Why Lycra Is Bad For You
Has anyone been watching the Tour De France bicycle race this year? No, me neither, but I did catch that extraordinary accident on the news later that evening. A camera car swerves and takes out two or three competitors before driving off. You can sort of tell it's France because in Britain there'd be four police cars boxing the escaping driver in and cops hauling the driver onto the tarmac before cuffing him to exciting music and a witty comment on the voiceover. No really, I've seen it on Police Interceptors.
The most amazing thing is that the race organisers handed out tee shirts to those brave competitors that survived such assaults upon their person. Medals? Not in France. Real heroes wear tee-shirts. I get the impression that the Tour De France is a tough race. How would I know? I stopped riding a bike when my National Cycling Proficiency Certificate became uncool, but then, in those days we didn't have body hugging lycra swimsuits in bright colours complete with snazzy plastic helmets. Not that I'm suggesting anything you understand.
Me And My Lycra
Denied the joys of cycling in body hugging lycra? Fear not, for I was not deprived of the experience of stupid clothing. Back in the eighties of course no musician went on stage without looking likea ballet dancer so naturally I had to do that as well. I dumped the black and white clown trousers I considered adequate stage wear and progressed to hardcore silver and black zebra striped lycras. And I thought we kept getting banned for being too loud.
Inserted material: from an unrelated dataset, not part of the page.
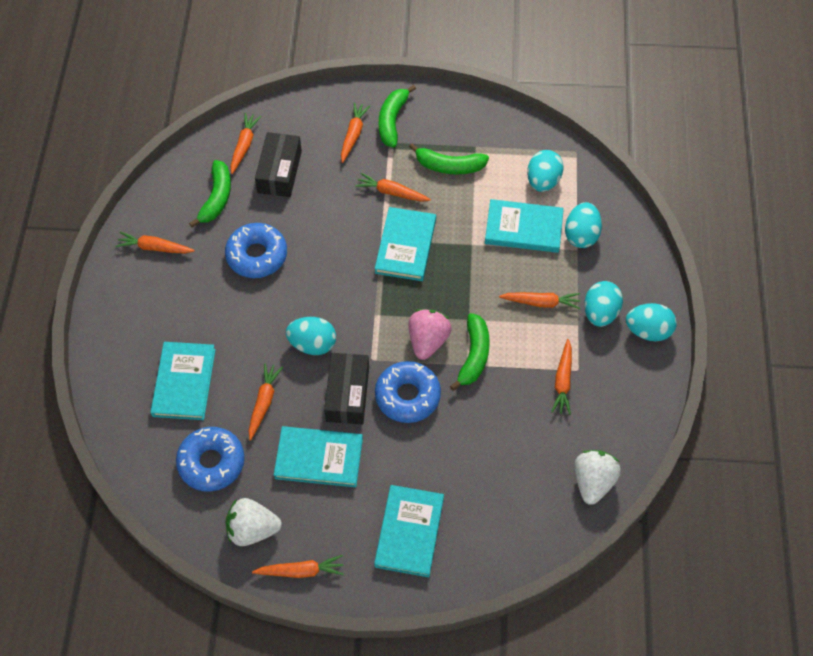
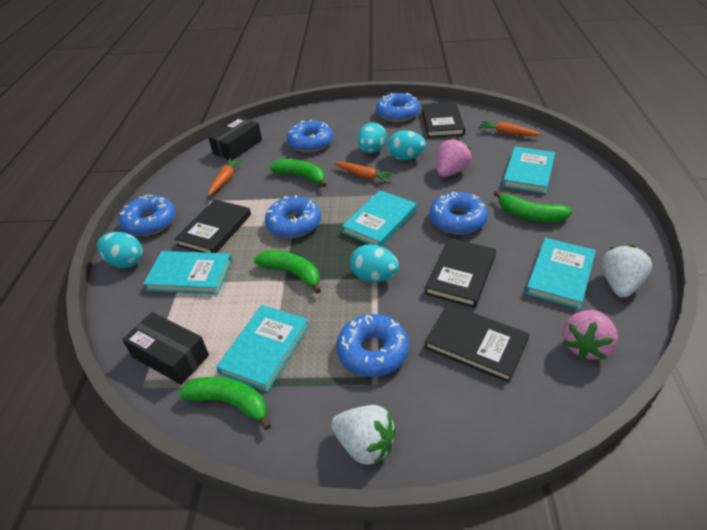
black book: 0 -> 4
blue donut: 3 -> 6
orange carrot: 8 -> 3
pink strawberry: 1 -> 2
turquoise egg: 5 -> 4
I came off stage at Swindon's Link Centre one time playing for Red Jasper. Gigs in Swindon were rarely a success for us but this one had gone down okay, helped largely by our enthusiastic crowd of roadies among the audience. By the time I'd disentangled myself from the drumkit the rest of the band were in the changing room getting interviewed by a young lady from the local newspaper.
Hi Babe. Let me tell you everything you need to know about Red Jasper. Miss JW was a bit suprised that I was chipping into the conversation. Excuse me? I do happen to be in this band you know.
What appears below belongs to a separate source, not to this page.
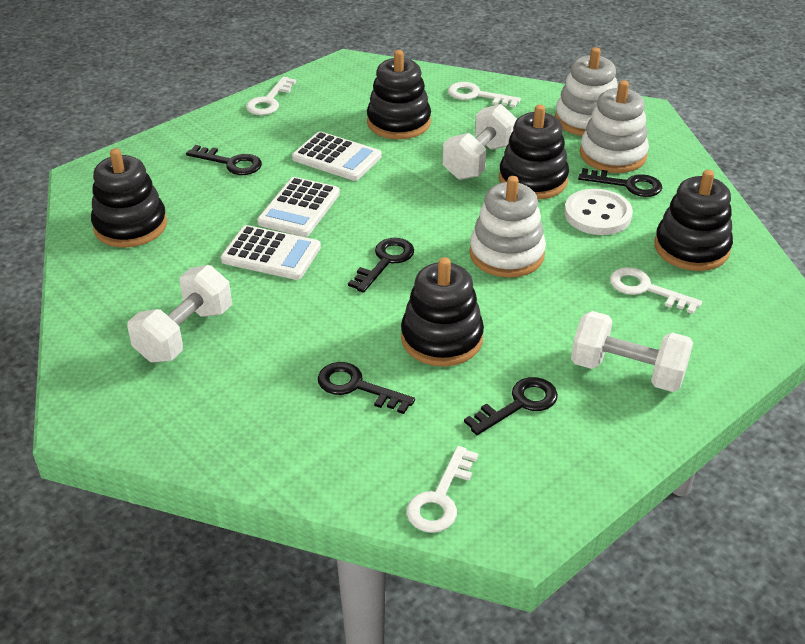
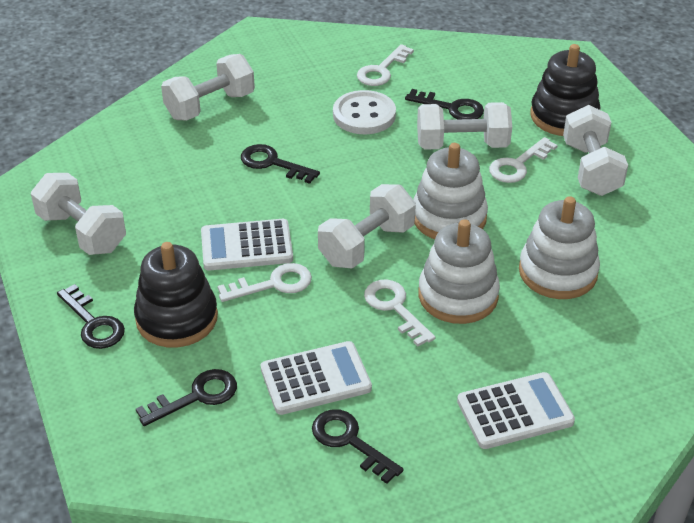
black stacking toy: 5 -> 2
white dumbbell: 3 -> 5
"Oh" She replied in innocence, "I thought you'd been out running or something.". Clearly silver and black zebra striped lycras were not one of my better investments, and proof, if any were needed, that looking like a ballet dancer was not essential for rock super-stardom.
She tried to interview us, she really did. Unfortunately Robin 'the guitar player' corrected something I said and JW, having scribbled tons of notes rendered absolutely useless, screamed in frustration and called me a cow dung depositer. I never could treat her seriously after that. Every time she had occaision to interview me I always made a point of telling her complete rubbish. Poor woman. How she suffered.
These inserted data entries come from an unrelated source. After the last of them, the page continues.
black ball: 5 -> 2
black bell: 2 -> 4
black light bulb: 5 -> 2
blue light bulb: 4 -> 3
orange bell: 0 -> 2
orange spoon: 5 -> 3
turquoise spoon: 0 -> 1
I still have those original clown trousers somewhere. However, since they were measured at a 28" waist, my chances of getting into them again are slim even if I'm not. Maybe when I shrink with old age I'll be able to strut my stuff on stage one more time in genuine Caldrail gear. I'm sure they'll find room for a nurse at the side of the stage. I can fit the kit to my zimmer frame. Make sure JW knows who I am this time. She doesn't know me without lycras on.
Tee In The Park
Maybe I ought to spend more time watching televised festival gigs. These days televised festivals aren't unusual, but there was a time when such things were not considered family viewing in Bitain. The trouble now is most of them are sponsored by radio stations and feature the sort of acts you'd expect on family viewing.
I had to laugh a couple of years ago. Most of the acts performing at the oversize beach party were clearly those who'd never performed on a large stage before. I know this because they all did exactly the same things as each other. Rush to the left... Sing a verse leaning forward... Rush to the right side of the stage... Sing a verse... Return to centre stage and sing a verse... Repeat until crowd are thoroughly warmed.
But last night it was Tee In The Park, a scottish festival with the Foo Fighters headlining. Earlier in the evening I watched a set by Beady Eye, who came across rather like Oasis playing a soup kitchen after losing their contract. I have to be honest, Beady Eye didn't impress me too much. Their set lacked any real fizz. I guess tomato soup for several days running must get you down.
Not to worry. The Foo Fighters were on later. Do I sound like I was expecting something? As it happens they aren't a band I listen to ordinarily, but their set was a darn sight better. Presence, energy, and I have to say, a massed assault of guitars, kilts, and dubious underwear. No clever stuff and definitely no lycras required. Now that's more like it.